> **RECORDS**:
◆ ◆ ◆ ◆

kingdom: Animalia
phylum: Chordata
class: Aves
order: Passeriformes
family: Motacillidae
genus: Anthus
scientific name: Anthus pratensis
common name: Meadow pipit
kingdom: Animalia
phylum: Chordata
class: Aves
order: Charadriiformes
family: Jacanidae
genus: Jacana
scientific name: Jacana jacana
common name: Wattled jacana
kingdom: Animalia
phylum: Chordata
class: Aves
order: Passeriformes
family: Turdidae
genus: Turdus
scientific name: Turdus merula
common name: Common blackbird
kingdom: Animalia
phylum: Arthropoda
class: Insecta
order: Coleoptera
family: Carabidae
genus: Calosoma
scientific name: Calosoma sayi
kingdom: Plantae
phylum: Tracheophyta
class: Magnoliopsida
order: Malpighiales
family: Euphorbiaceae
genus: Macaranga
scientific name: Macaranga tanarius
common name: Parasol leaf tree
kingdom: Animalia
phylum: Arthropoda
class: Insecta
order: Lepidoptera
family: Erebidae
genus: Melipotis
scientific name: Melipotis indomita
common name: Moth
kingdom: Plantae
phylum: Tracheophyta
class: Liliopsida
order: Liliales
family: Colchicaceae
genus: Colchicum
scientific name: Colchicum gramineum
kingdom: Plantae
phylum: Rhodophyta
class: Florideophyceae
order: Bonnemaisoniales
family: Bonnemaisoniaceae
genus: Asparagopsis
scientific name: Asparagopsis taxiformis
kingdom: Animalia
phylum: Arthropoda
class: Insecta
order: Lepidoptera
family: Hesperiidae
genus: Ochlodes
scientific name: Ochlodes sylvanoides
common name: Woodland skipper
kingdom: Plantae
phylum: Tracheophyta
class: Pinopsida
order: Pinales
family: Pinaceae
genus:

◆ ◆ ◆ ◆

> **DIRECTION**:
Copy out the rows word for word, starting at the very top and ending with the line that contains "genus: Ochlodes". Include that line.

> **EXERCISE SOLUTION**:
kingdom: Animalia
phylum: Chordata
class: Aves
order: Passeriformes
family: Motacillidae
genus: Anthus
scientific name: Anthus pratensis
common name: Meadow pipit
kingdom: Animalia
phylum: Chordata
class: Aves
order: Charadriiformes
family: Jacanidae
genus: Jacana
scientific name: Jacana jacana
common name: Wattled jacana
kingdom: Animalia
phylum: Chordata
class: Aves
order: Passeriformes
family: Turdidae
genus: Turdus
scientific name: Turdus merula
common name: Common blackbird
kingdom: Animalia
phylum: Arthropoda
class: Insecta
order: Coleoptera
family: Carabidae
genus: Calosoma
scientific name: Calosoma sayi
kingdom: Plantae
phylum: Tracheophyta
class: Magnoliopsida
order: Malpighiales
family: Euphorbiaceae
genus: Macaranga
scientific name: Macaranga tanarius
common name: Parasol leaf tree
kingdom: Animalia
phylum: Arthropoda
class: Insecta
order: Lepidoptera
family: Erebidae
genus: Melipotis
scientific name: Melipotis indomita
common name: Moth
kingdom: Plantae
phylum: Tracheophyta
class: Liliopsida
order: Liliales
family: Colchicaceae
genus: Colchicum
scientific name: Colchicum gramineum
kingdom: Plantae
phylum: Rhodophyta
class: Florideophyceae
order: Bonnemaisoniales
family: Bonnemaisoniaceae
genus: Asparagopsis
scientific name: Asparagopsis taxiformis
kingdom: Animalia
phylum: Arthropoda
class: Insecta
order: Lepidoptera
family: Hesperiidae
genus: Ochlodes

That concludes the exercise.